Compared with your GPU, there's also another important factor: These are entirely independent cores. For stuff that your GPU does well - that is, stuff where you're doing the exact same manipulation of a large number of values in parallel - it's likely to keep beating the epiphany chips. For stuff it doesn't do well, that is, stuff where you need indpendent threads of execution for each data stream, the Epiphany chips may become a better fit.
It has 8 FPGAs on there too. Useful for highspeed IO and other tasks. Also, there are 8 HDMI outputs on there. Which would make this a pretty interesting video wall machine.
If it had the 64 core chips instead of the 16 core chips, this thing would be ~ 800 GFLOPS I guess.
Yes, these are awesome, full-featured models, but the differences between this and a supercomputer, which costs tens of millions of dollars, requires high-density power and cooling, features multi-dimensional, low-diameter networks, and contains hundreds of thousands to millions of compute cores is... quite vast.
The cylinder design he's using is inspired by the early Cray models. Cray 1 had a performance of 80 MFLOPS. Cray X-MP had a performance of 800 MFLOPS. The Cray 2 (which looked substantially different) reached 1.9 GFLOPS in 1985.
1993-1996, Numerical Wind Tunnel - a 140 CPU vector computer, was at the top most of the time. It reached it's all time peak at around 235.8 GFLOP/s
Even ASCII Red, which held the top spot until the end of the 20th century, only reached 1.3 TFLOPS.
So unlike if you built a model of a Ferrari at home, this thing actually substantially outperforms the fastest supercomputers up until the mid 90's.
I would be quite interested to see the temperatures this gets up to.
Units have been known to overheat with just passive cooling, and they even advise that you install a fan with the official case (that they sell on their store/provided to backers), even though there is nowhere to screw a fan in, etc.

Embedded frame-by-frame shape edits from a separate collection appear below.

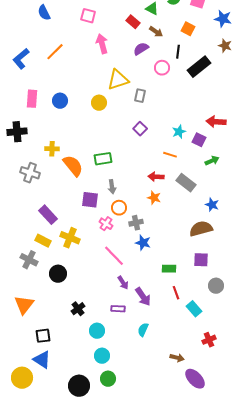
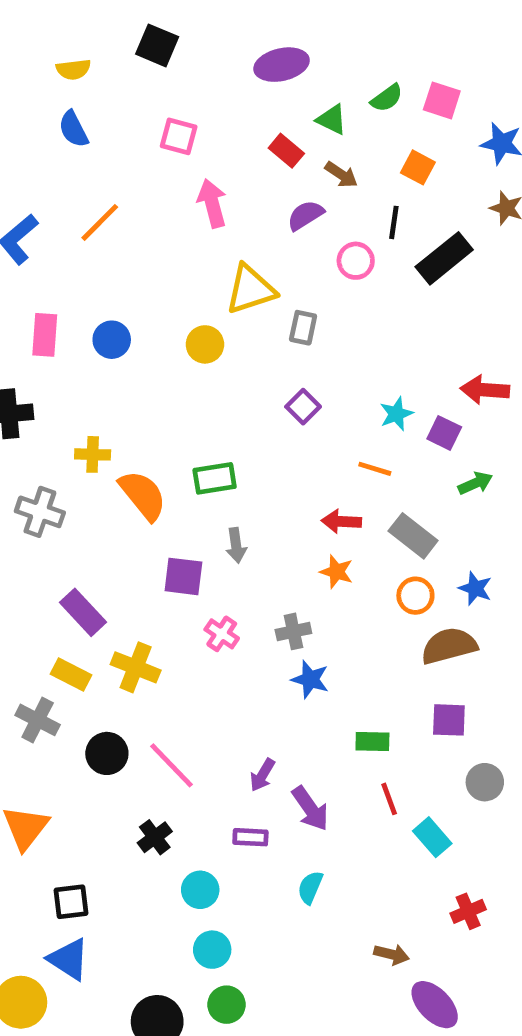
orange circle: (119, 208) -> (415, 596), moved
pink line: (114, 256) -> (171, 765), moved
purple arrow: (123, 283) -> (262, 775), turned 64

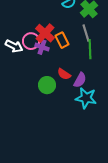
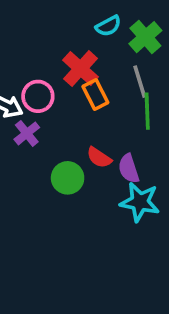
red cross: (45, 33) -> (81, 69), moved
purple cross: (42, 47) -> (27, 133), moved, turned 32
purple semicircle: (80, 80) -> (129, 169), turned 133

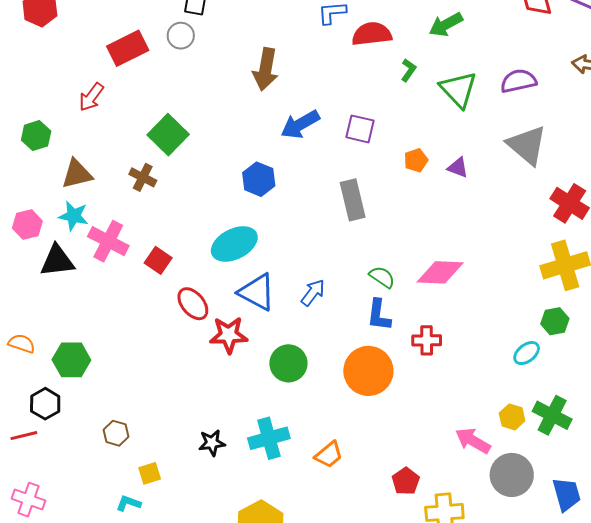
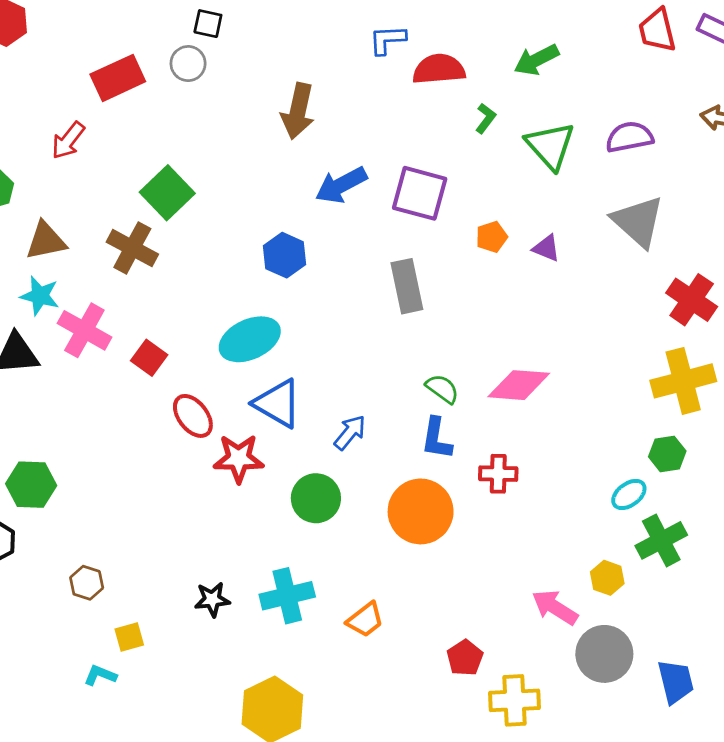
purple square: (360, 129) -> (420, 193), size x1.4
brown cross: (143, 177) -> (132, 248), size x1.4
blue arrow: (313, 293) -> (350, 433), moved
green cross: (552, 415) -> (661, 540), moved, turned 33

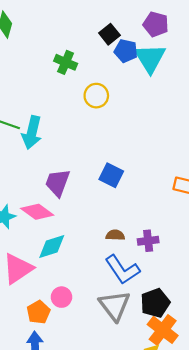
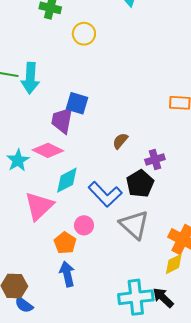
blue square: (111, 175) -> (77, 103), moved
brown semicircle: (115, 235) -> (120, 141), moved, turned -42
blue L-shape: (122, 270) -> (105, 194), moved
black pentagon: (155, 303) -> (140, 184), moved

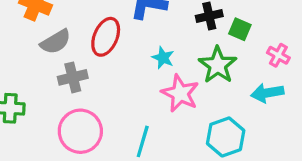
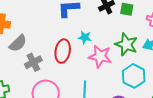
red ellipse: (106, 37) -> (63, 51), moved
green star: (218, 65) -> (126, 44), moved

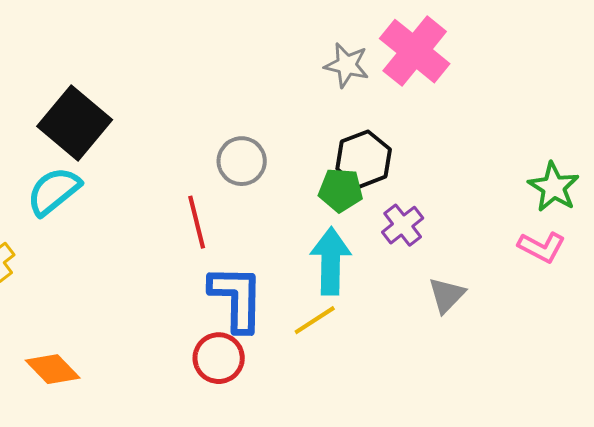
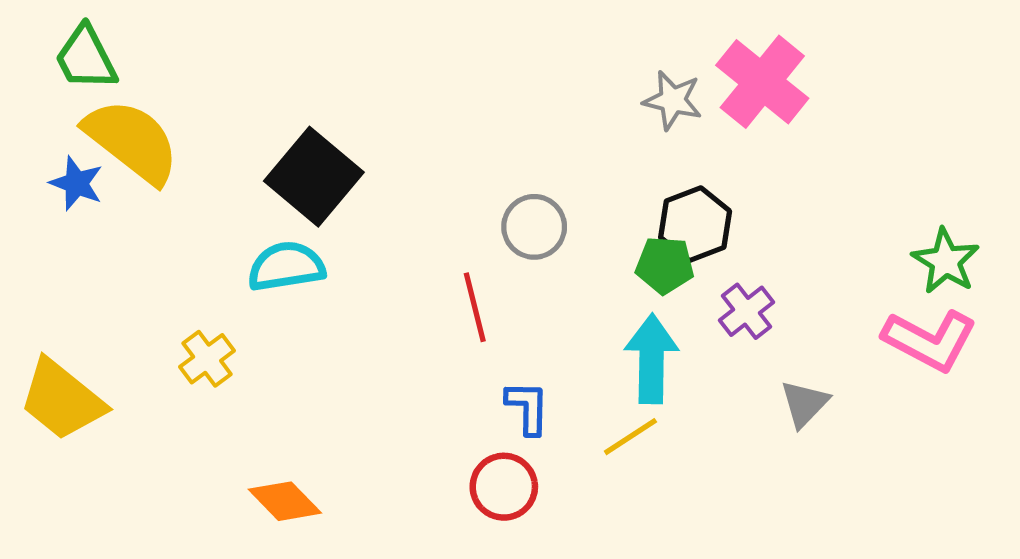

Cases and Cooling: http://www.parallella.org/2014/04/30/cases-and-cooling/ (parallella.org) April 30, 2014
The point that a cluster of parallellas is relatively easy to cool is definitely aided by the form factor.
http://webcache.googleusercontent.com/search?q=cache:http://...
The very notion of a 'general purpose processing supercomputer' essentially conjures one of those modern data center visions: a large array of identical consumer-grade hardware, with its high price/performance ratio: accessioned, wired, tested, commissioned, allocated workloads, managed over time and finally decomissioned by a combination of carefully developed human procedures and highly automated processes?
For instance, nobody in their right mind would install an OS on every such node by hand: it has to be PXE or similar (can you boot root-on-iSCSI direct from BIOS these days?).
I'm curious how many fellow HN'ers out there are doing this.